The problem:
Leave the images out, and copy each of the records below exactly.

+--

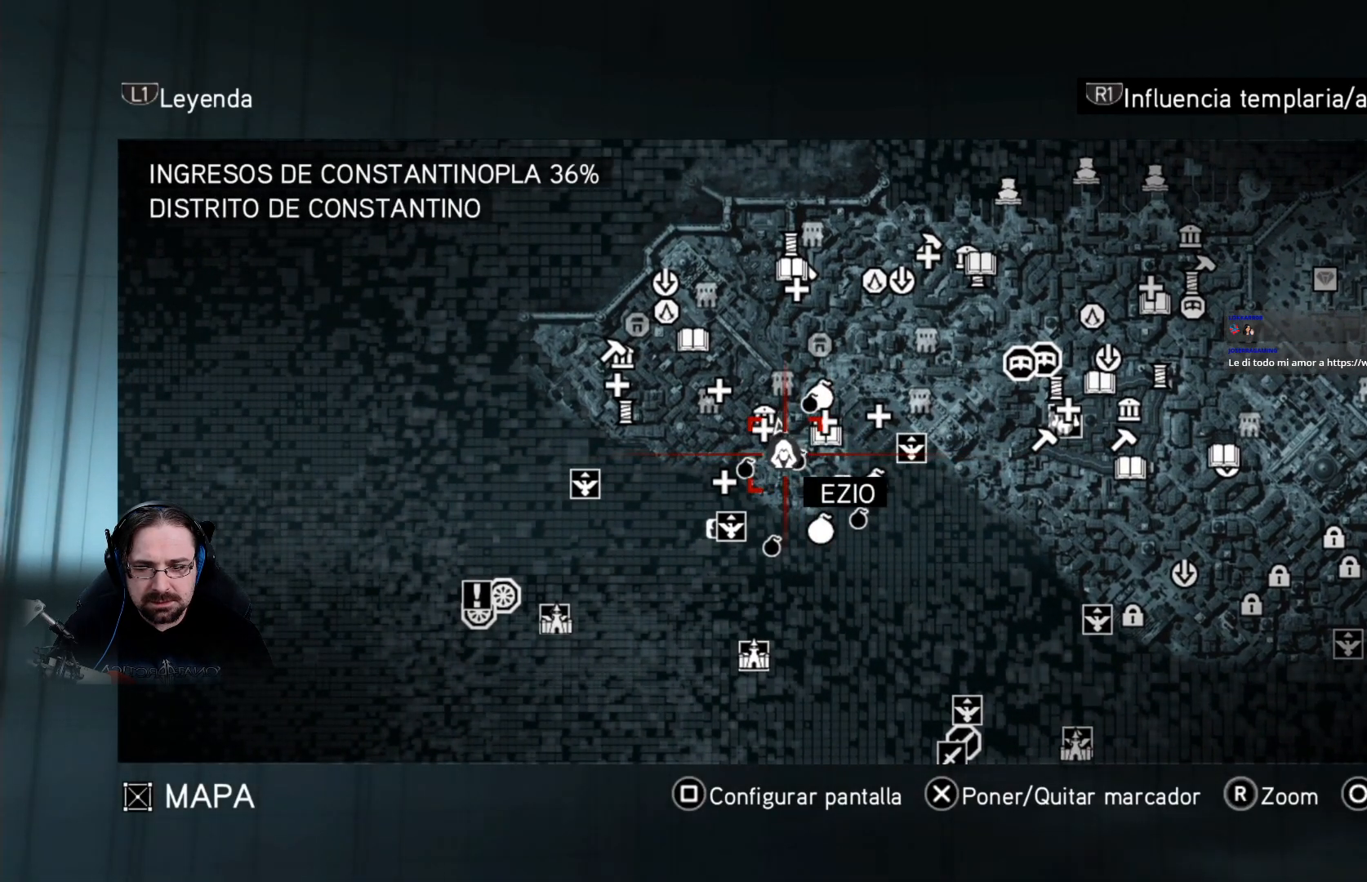
{"buttons": [], "left_stick": "center", "right_stick": "center", "events": []}
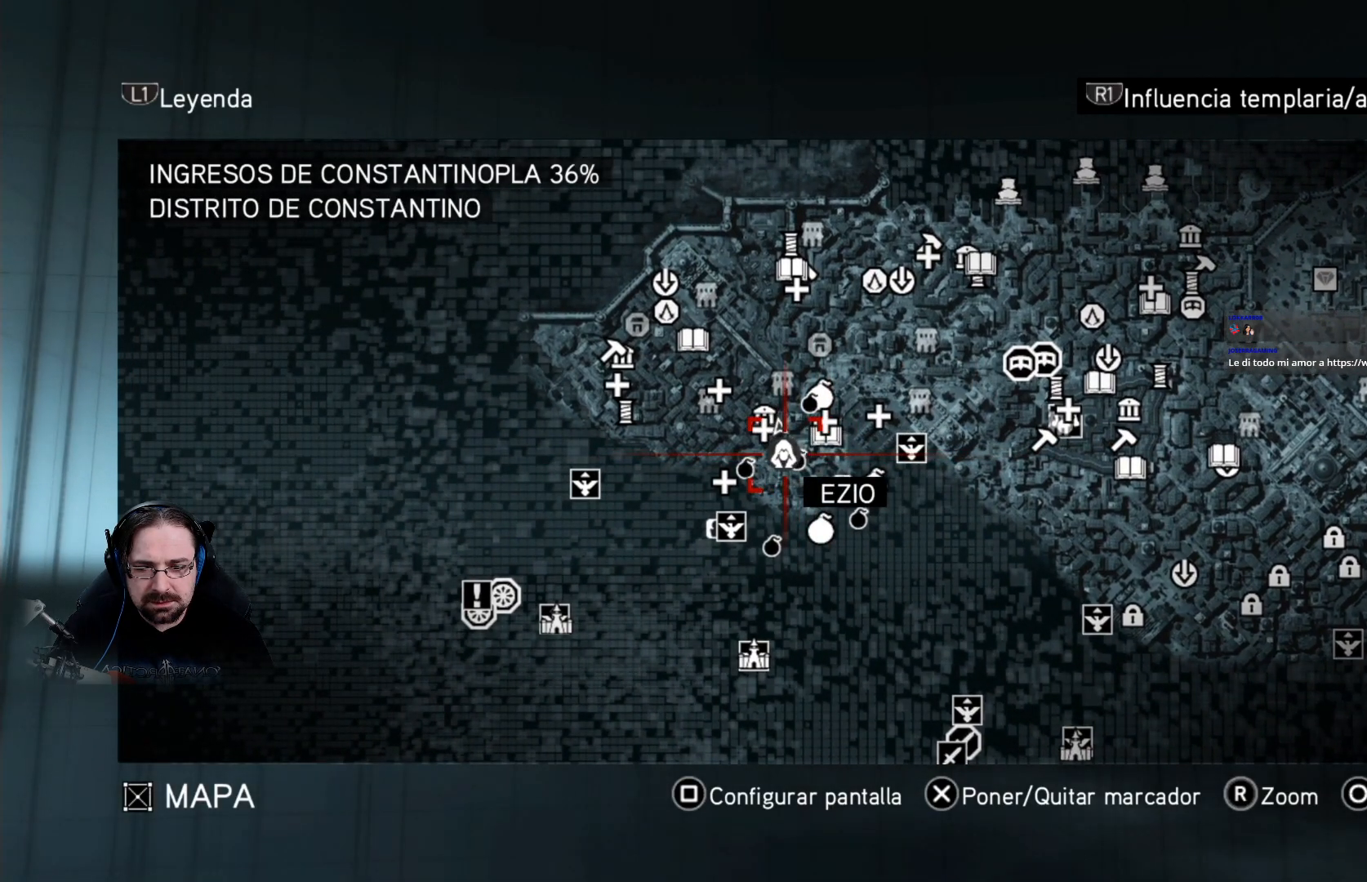
{"buttons": [], "left_stick": "down-left", "right_stick": "center", "events": [[200, "left_stick", "down-left"]]}
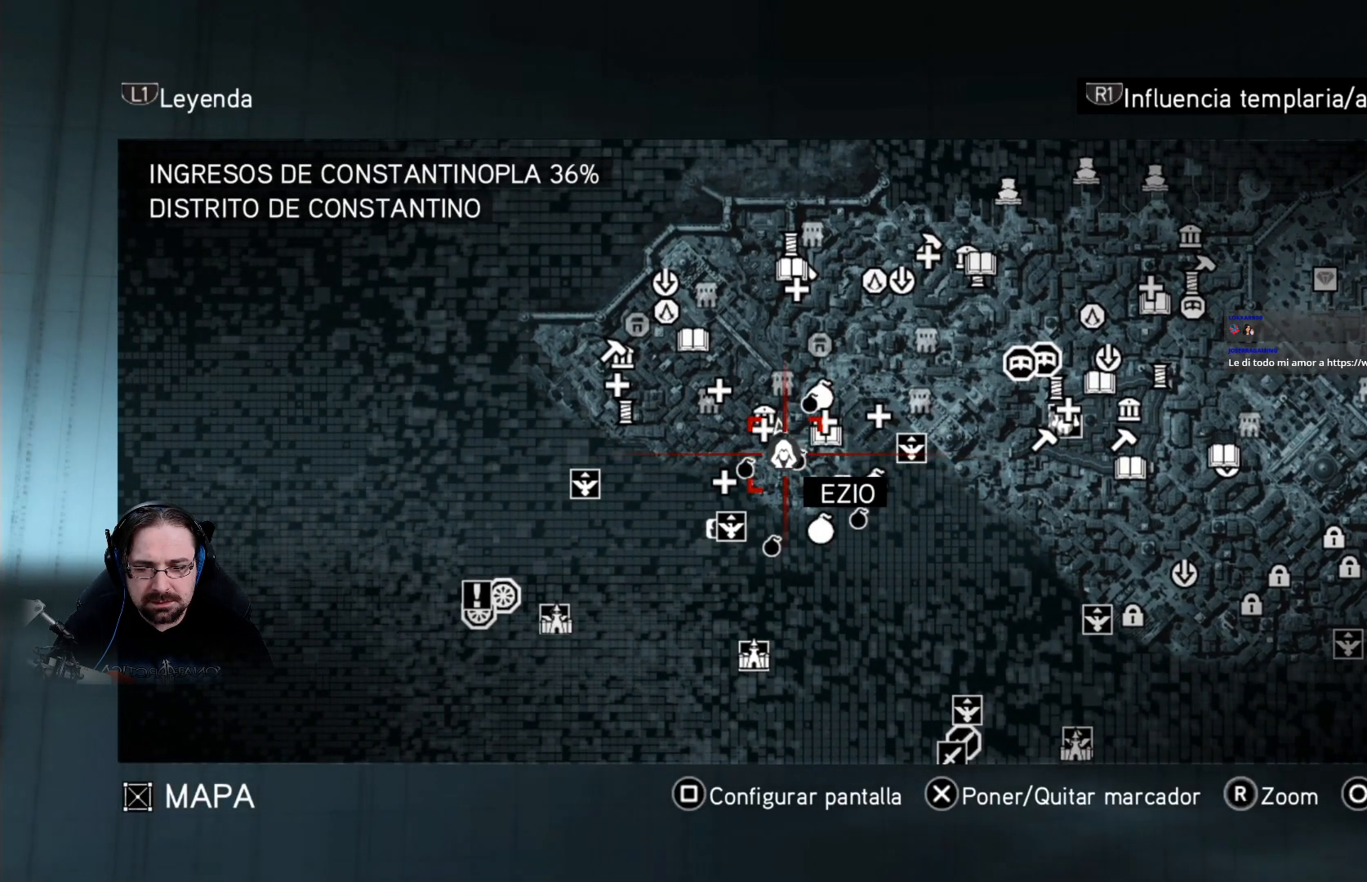
{"buttons": [], "left_stick": "down-left", "right_stick": "center", "events": []}
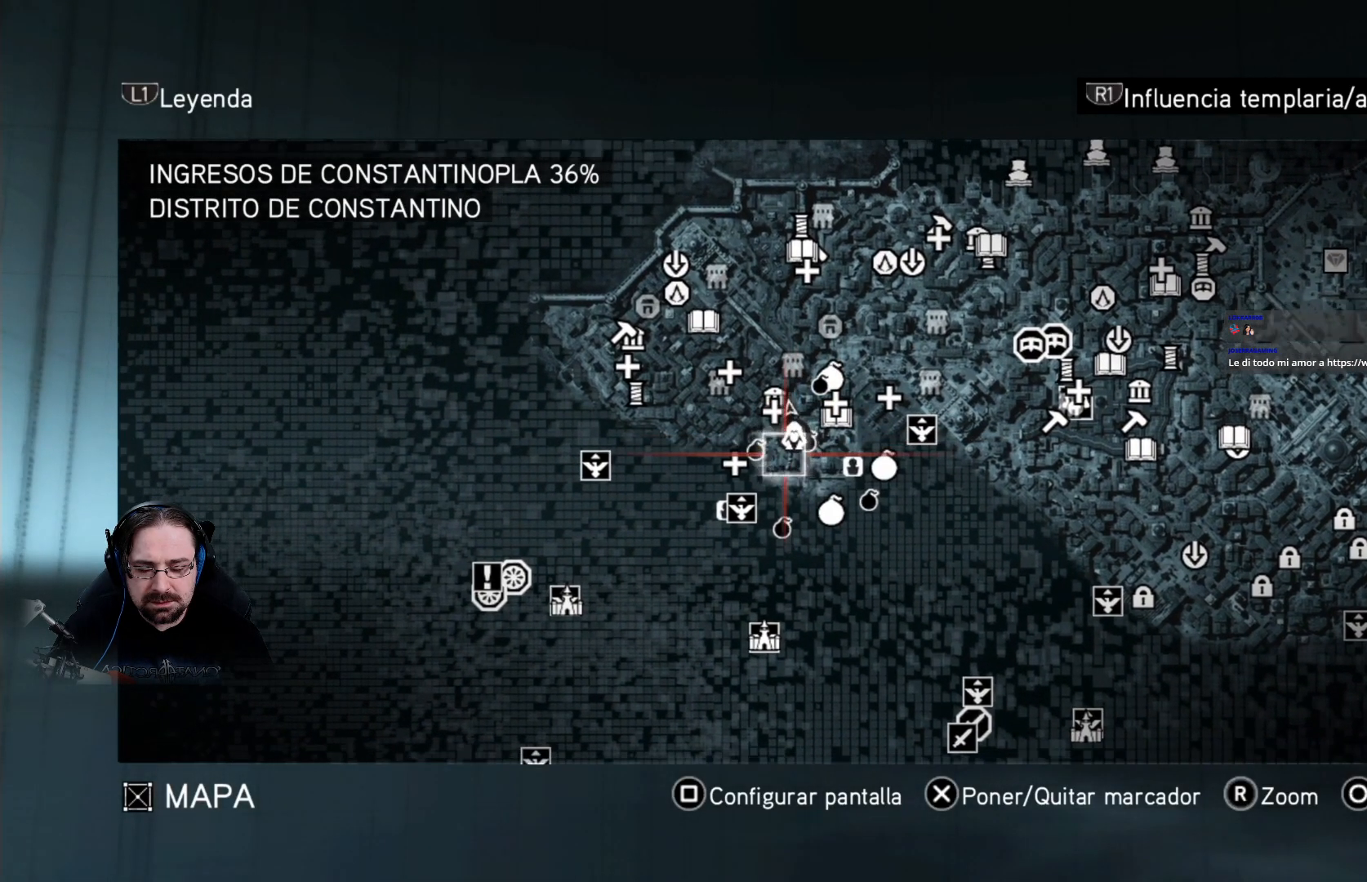
{"buttons": [], "left_stick": "center", "right_stick": "center", "events": [[267, "left_stick", "center"]]}
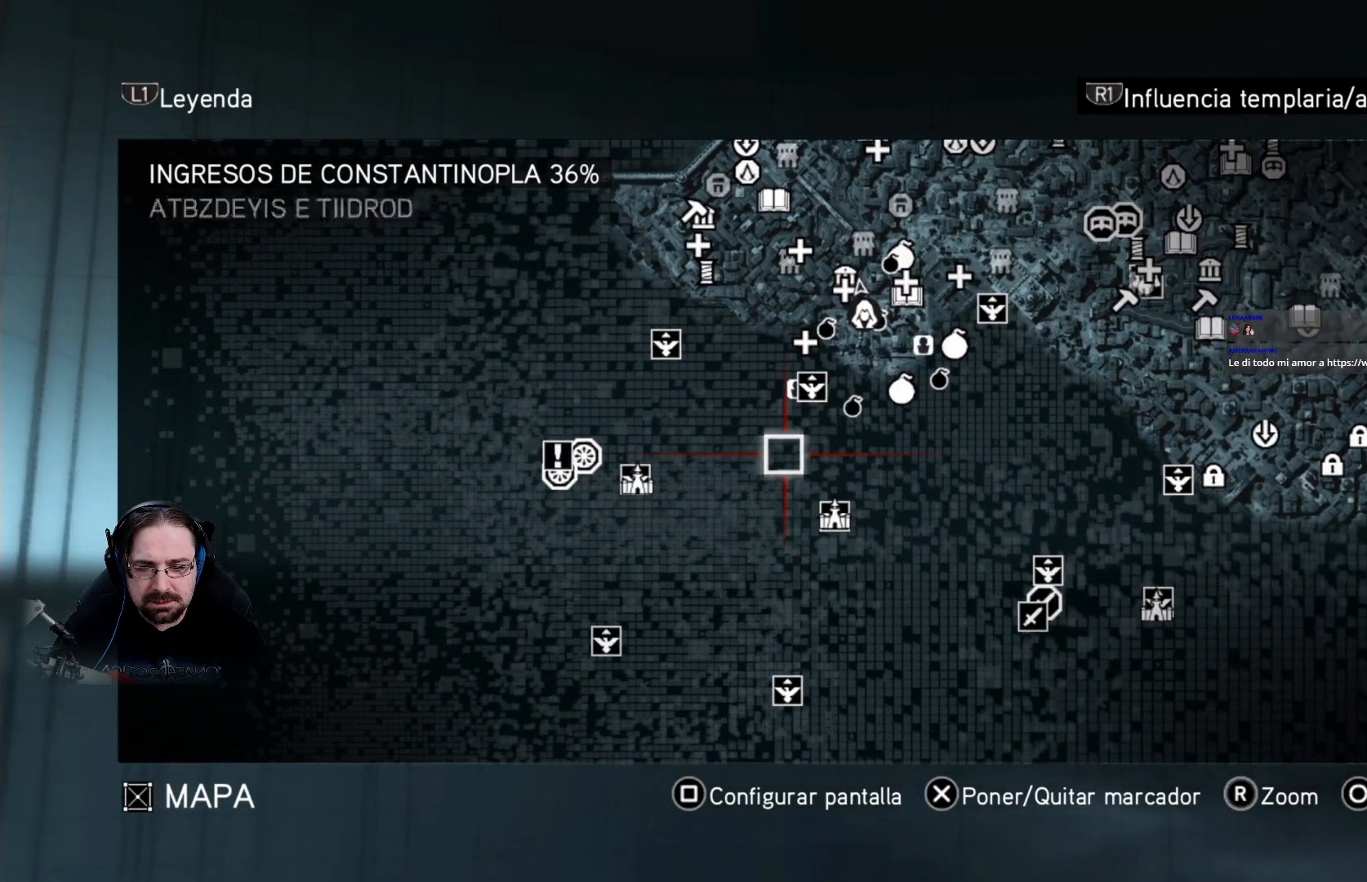
{"buttons": [], "left_stick": "center", "right_stick": "center", "events": []}
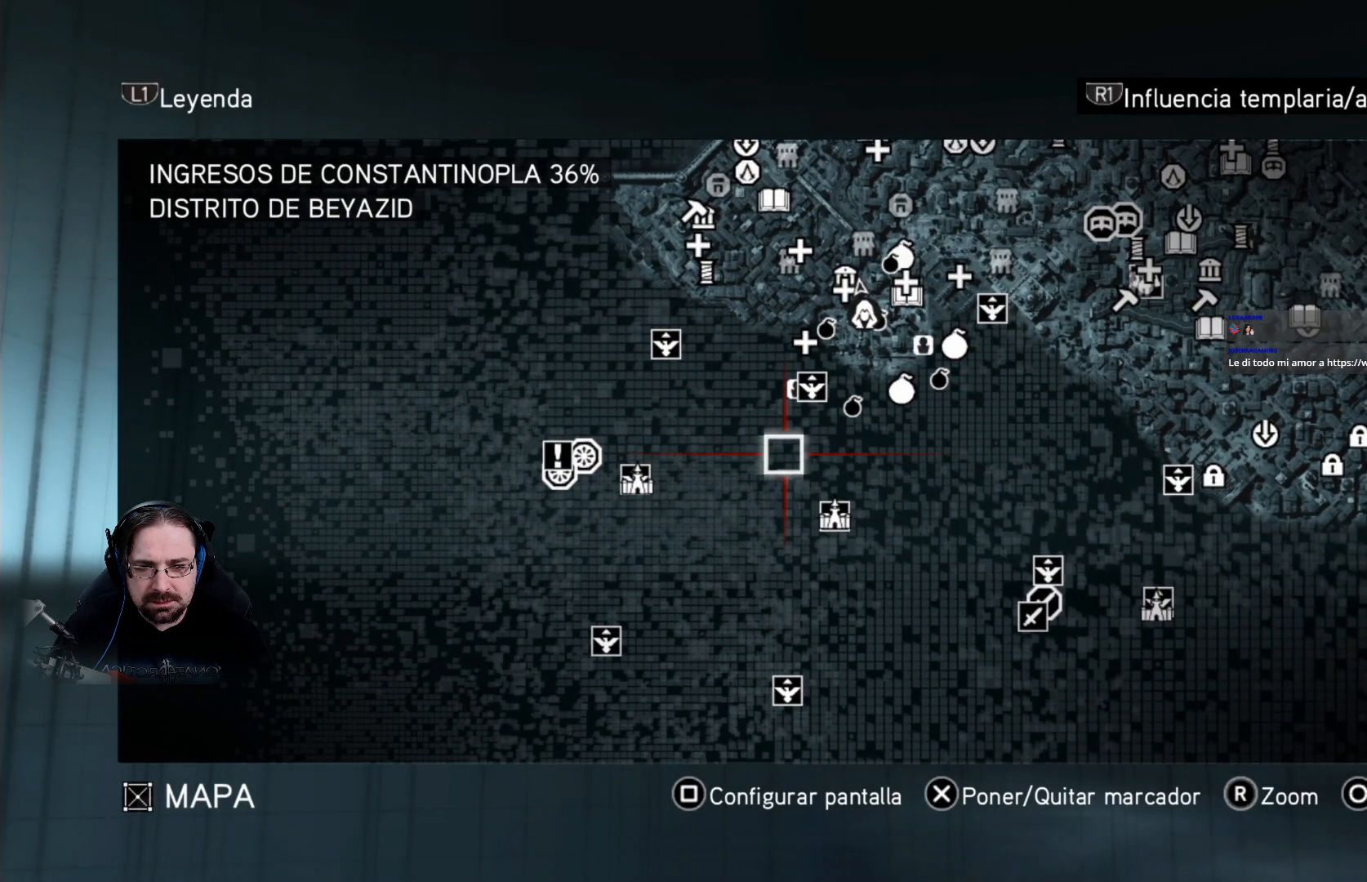
{"buttons": [], "left_stick": "center", "right_stick": "center", "events": []}
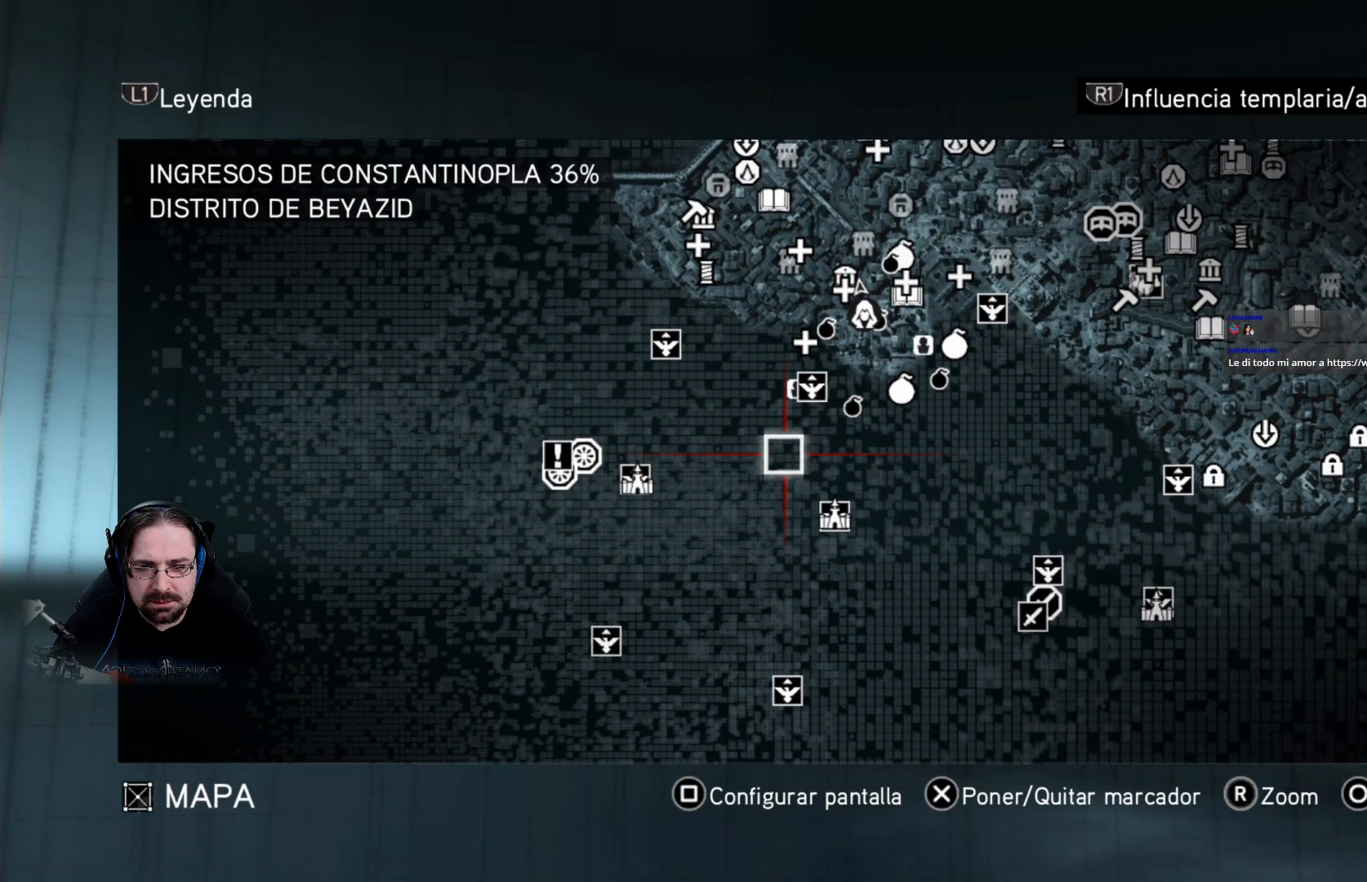
{"buttons": [], "left_stick": "center", "right_stick": "center", "events": []}
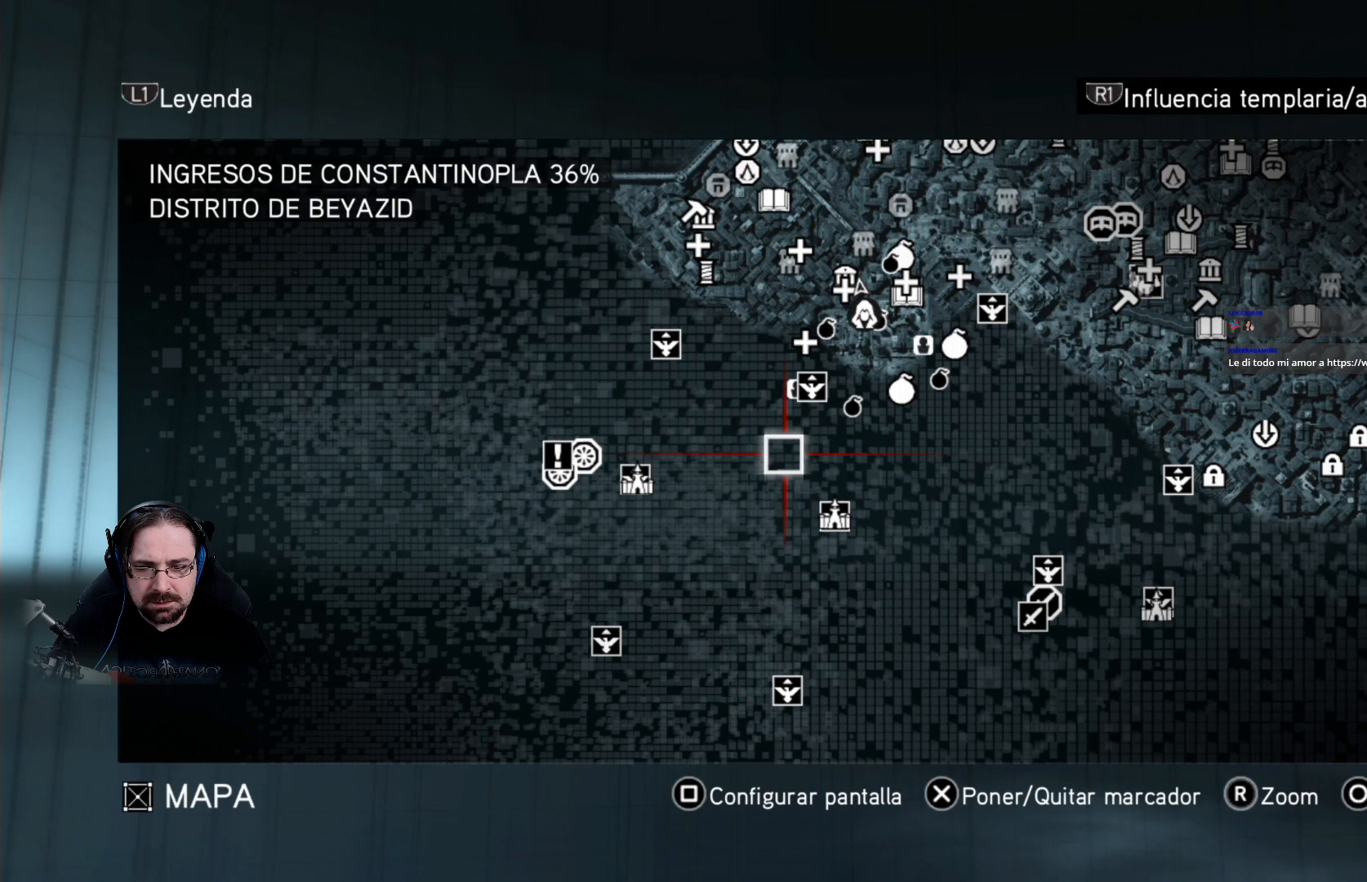
{"buttons": [], "left_stick": "center", "right_stick": "center", "events": []}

+--

Task solution:
{"buttons": [], "left_stick": "center", "right_stick": "center", "events": []}
{"buttons": [], "left_stick": "down-left", "right_stick": "center", "events": [[200, "left_stick", "down-left"]]}
{"buttons": [], "left_stick": "down-left", "right_stick": "center", "events": []}
{"buttons": [], "left_stick": "center", "right_stick": "center", "events": [[267, "left_stick", "center"]]}
{"buttons": [], "left_stick": "center", "right_stick": "center", "events": []}
{"buttons": [], "left_stick": "center", "right_stick": "center", "events": []}
{"buttons": [], "left_stick": "center", "right_stick": "center", "events": []}
{"buttons": [], "left_stick": "center", "right_stick": "center", "events": []}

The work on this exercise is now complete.